## WHAT IS BEING ASKED
Please write out all of the records below exactly as they appear.

Stored items:

+ + + + +

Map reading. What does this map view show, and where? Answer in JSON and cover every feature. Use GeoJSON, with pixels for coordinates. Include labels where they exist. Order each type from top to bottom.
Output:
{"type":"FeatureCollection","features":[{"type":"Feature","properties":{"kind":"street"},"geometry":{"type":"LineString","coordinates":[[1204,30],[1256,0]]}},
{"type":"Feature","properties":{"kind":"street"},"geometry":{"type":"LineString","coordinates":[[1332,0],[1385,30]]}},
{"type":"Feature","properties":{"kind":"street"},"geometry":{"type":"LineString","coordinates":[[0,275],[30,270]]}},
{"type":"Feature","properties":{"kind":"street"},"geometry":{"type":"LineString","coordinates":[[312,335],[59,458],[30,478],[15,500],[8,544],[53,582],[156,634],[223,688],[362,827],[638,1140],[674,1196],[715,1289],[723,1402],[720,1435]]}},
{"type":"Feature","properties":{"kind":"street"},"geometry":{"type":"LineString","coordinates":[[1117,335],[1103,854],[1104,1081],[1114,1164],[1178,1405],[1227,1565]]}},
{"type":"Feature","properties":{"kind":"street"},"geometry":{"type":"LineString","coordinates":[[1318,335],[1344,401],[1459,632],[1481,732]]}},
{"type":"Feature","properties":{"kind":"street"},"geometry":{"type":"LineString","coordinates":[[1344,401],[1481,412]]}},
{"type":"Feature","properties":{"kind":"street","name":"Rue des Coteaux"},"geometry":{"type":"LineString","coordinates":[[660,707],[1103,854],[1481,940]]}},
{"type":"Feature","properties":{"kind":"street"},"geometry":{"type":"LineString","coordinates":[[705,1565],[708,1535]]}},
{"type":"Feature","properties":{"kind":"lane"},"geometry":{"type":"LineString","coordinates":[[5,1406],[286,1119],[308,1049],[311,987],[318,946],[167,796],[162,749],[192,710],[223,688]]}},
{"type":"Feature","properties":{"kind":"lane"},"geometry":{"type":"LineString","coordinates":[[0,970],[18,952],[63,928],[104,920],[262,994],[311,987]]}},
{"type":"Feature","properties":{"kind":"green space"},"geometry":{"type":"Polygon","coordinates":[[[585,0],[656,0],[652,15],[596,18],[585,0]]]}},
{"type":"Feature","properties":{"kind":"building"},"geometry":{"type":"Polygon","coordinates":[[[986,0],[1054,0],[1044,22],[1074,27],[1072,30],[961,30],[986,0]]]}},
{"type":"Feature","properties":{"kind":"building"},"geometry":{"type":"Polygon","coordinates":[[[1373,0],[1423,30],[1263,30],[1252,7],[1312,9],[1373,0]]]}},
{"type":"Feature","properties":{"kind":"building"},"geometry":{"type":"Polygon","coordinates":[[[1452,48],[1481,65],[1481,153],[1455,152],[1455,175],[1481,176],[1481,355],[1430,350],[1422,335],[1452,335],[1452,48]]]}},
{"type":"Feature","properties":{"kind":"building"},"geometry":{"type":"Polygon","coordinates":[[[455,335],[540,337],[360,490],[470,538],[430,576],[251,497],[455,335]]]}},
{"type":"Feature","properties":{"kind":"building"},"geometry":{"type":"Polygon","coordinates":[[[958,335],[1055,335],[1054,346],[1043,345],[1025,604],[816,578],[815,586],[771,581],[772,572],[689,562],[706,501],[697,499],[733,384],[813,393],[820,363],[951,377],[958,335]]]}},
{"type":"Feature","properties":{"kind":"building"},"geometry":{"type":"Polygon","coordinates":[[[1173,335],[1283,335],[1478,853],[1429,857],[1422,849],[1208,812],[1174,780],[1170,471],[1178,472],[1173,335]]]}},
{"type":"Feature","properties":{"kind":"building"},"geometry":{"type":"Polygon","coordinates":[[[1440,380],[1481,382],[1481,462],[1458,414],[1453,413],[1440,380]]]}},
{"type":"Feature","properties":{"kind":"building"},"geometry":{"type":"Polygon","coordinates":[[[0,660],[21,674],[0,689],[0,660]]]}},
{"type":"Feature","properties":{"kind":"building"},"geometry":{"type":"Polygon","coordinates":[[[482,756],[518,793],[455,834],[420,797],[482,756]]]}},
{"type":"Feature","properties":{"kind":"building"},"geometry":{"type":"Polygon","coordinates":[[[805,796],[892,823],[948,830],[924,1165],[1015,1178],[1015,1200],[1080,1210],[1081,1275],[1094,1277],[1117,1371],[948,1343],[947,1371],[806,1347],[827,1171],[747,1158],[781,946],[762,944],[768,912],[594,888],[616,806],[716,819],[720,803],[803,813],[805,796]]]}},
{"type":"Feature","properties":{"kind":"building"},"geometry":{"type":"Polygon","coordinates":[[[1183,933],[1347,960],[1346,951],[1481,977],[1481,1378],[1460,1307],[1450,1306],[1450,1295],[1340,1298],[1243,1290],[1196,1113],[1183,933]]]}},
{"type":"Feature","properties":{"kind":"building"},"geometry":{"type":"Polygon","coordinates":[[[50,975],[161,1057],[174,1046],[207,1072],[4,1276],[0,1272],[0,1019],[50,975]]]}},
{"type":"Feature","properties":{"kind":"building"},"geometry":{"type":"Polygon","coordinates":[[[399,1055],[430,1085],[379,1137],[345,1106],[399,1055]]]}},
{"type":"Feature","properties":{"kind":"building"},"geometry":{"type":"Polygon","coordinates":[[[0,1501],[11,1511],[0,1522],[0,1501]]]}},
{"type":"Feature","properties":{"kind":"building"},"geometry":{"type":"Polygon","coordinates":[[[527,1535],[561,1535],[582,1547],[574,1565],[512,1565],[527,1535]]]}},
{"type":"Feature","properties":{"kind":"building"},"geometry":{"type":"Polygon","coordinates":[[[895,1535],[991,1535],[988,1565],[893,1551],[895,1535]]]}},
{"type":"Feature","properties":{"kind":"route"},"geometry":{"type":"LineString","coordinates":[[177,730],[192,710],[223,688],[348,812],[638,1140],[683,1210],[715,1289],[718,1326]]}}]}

+ + + + +

## EXERCISE RESPONSE
Map reading. What does this map view show, and where? Answer in JSON and cover every feature. Use GeoJSON, with pixels for coordinates. Include labels where they exist. Order each type from top to bottom.
Output:
{"type":"FeatureCollection","features":[{"type":"Feature","properties":{"kind":"street"},"geometry":{"type":"LineString","coordinates":[[1204,30],[1256,0]]}},
{"type":"Feature","properties":{"kind":"street"},"geometry":{"type":"LineString","coordinates":[[1332,0],[1385,30]]}},
{"type":"Feature","properties":{"kind":"street"},"geometry":{"type":"LineString","coordinates":[[0,275],[30,270]]}},
{"type":"Feature","properties":{"kind":"street"},"geometry":{"type":"LineString","coordinates":[[312,335],[59,458],[30,478],[15,500],[8,544],[53,582],[156,634],[223,688],[362,827],[638,1140],[674,1196],[715,1289],[723,1402],[720,1435]]}},
{"type":"Feature","properties":{"kind":"street"},"geometry":{"type":"LineString","coordinates":[[1117,335],[1103,854],[1104,1081],[1114,1164],[1178,1405],[1227,1565]]}},
{"type":"Feature","properties":{"kind":"street"},"geometry":{"type":"LineString","coordinates":[[1318,335],[1344,401],[1459,632],[1481,732]]}},
{"type":"Feature","properties":{"kind":"street"},"geometry":{"type":"LineString","coordinates":[[1344,401],[1481,412]]}},
{"type":"Feature","properties":{"kind":"street","name":"Rue des Coteaux"},"geometry":{"type":"LineString","coordinates":[[660,707],[1103,854],[1481,940]]}},
{"type":"Feature","properties":{"kind":"street"},"geometry":{"type":"LineString","coordinates":[[705,1565],[708,1535]]}},
{"type":"Feature","properties":{"kind":"lane"},"geometry":{"type":"LineString","coordinates":[[5,1406],[286,1119],[308,1049],[311,987],[318,946],[167,796],[162,749],[192,710],[223,688]]}},
{"type":"Feature","properties":{"kind":"lane"},"geometry":{"type":"LineString","coordinates":[[0,970],[18,952],[63,928],[104,920],[262,994],[311,987]]}},
{"type":"Feature","properties":{"kind":"green space"},"geometry":{"type":"Polygon","coordinates":[[[585,0],[656,0],[652,15],[596,18],[585,0]]]}},
{"type":"Feature","properties":{"kind":"building"},"geometry":{"type":"Polygon","coordinates":[[[986,0],[1054,0],[1044,22],[1074,27],[1072,30],[961,30],[986,0]]]}},
{"type":"Feature","properties":{"kind":"building"},"geometry":{"type":"Polygon","coordinates":[[[1373,0],[1423,30],[1263,30],[1252,7],[1312,9],[1373,0]]]}},
{"type":"Feature","properties":{"kind":"building"},"geometry":{"type":"Polygon","coordinates":[[[1452,48],[1481,65],[1481,153],[1455,152],[1455,175],[1481,176],[1481,355],[1430,350],[1422,335],[1452,335],[1452,48]]]}},
{"type":"Feature","properties":{"kind":"building"},"geometry":{"type":"Polygon","coordinates":[[[455,335],[540,337],[360,490],[470,538],[430,576],[251,497],[455,335]]]}},
{"type":"Feature","properties":{"kind":"building"},"geometry":{"type":"Polygon","coordinates":[[[958,335],[1055,335],[1054,346],[1043,345],[1025,604],[816,578],[815,586],[771,581],[772,572],[689,562],[706,501],[697,499],[733,384],[813,393],[820,363],[951,377],[958,335]]]}},
{"type":"Feature","properties":{"kind":"building"},"geometry":{"type":"Polygon","coordinates":[[[1173,335],[1283,335],[1478,853],[1429,857],[1422,849],[1208,812],[1174,780],[1170,471],[1178,472],[1173,335]]]}},
{"type":"Feature","properties":{"kind":"building"},"geometry":{"type":"Polygon","coordinates":[[[1440,380],[1481,382],[1481,462],[1458,414],[1453,413],[1440,380]]]}},
{"type":"Feature","properties":{"kind":"building"},"geometry":{"type":"Polygon","coordinates":[[[0,660],[21,674],[0,689],[0,660]]]}},
{"type":"Feature","properties":{"kind":"building"},"geometry":{"type":"Polygon","coordinates":[[[482,756],[518,793],[455,834],[420,797],[482,756]]]}},
{"type":"Feature","properties":{"kind":"building"},"geometry":{"type":"Polygon","coordinates":[[[805,796],[892,823],[948,830],[924,1165],[1015,1178],[1015,1200],[1080,1210],[1081,1275],[1094,1277],[1117,1371],[948,1343],[947,1371],[806,1347],[827,1171],[747,1158],[781,946],[762,944],[768,912],[594,888],[616,806],[716,819],[720,803],[803,813],[805,796]]]}},
{"type":"Feature","properties":{"kind":"building"},"geometry":{"type":"Polygon","coordinates":[[[1183,933],[1347,960],[1346,951],[1481,977],[1481,1378],[1460,1307],[1450,1306],[1450,1295],[1340,1298],[1243,1290],[1196,1113],[1183,933]]]}},
{"type":"Feature","properties":{"kind":"building"},"geometry":{"type":"Polygon","coordinates":[[[50,975],[161,1057],[174,1046],[207,1072],[4,1276],[0,1272],[0,1019],[50,975]]]}},
{"type":"Feature","properties":{"kind":"building"},"geometry":{"type":"Polygon","coordinates":[[[399,1055],[430,1085],[379,1137],[345,1106],[399,1055]]]}},
{"type":"Feature","properties":{"kind":"building"},"geometry":{"type":"Polygon","coordinates":[[[0,1501],[11,1511],[0,1522],[0,1501]]]}},
{"type":"Feature","properties":{"kind":"building"},"geometry":{"type":"Polygon","coordinates":[[[527,1535],[561,1535],[582,1547],[574,1565],[512,1565],[527,1535]]]}},
{"type":"Feature","properties":{"kind":"building"},"geometry":{"type":"Polygon","coordinates":[[[895,1535],[991,1535],[988,1565],[893,1551],[895,1535]]]}},
{"type":"Feature","properties":{"kind":"route"},"geometry":{"type":"LineString","coordinates":[[177,730],[192,710],[223,688],[348,812],[638,1140],[683,1210],[715,1289],[718,1326]]}}]}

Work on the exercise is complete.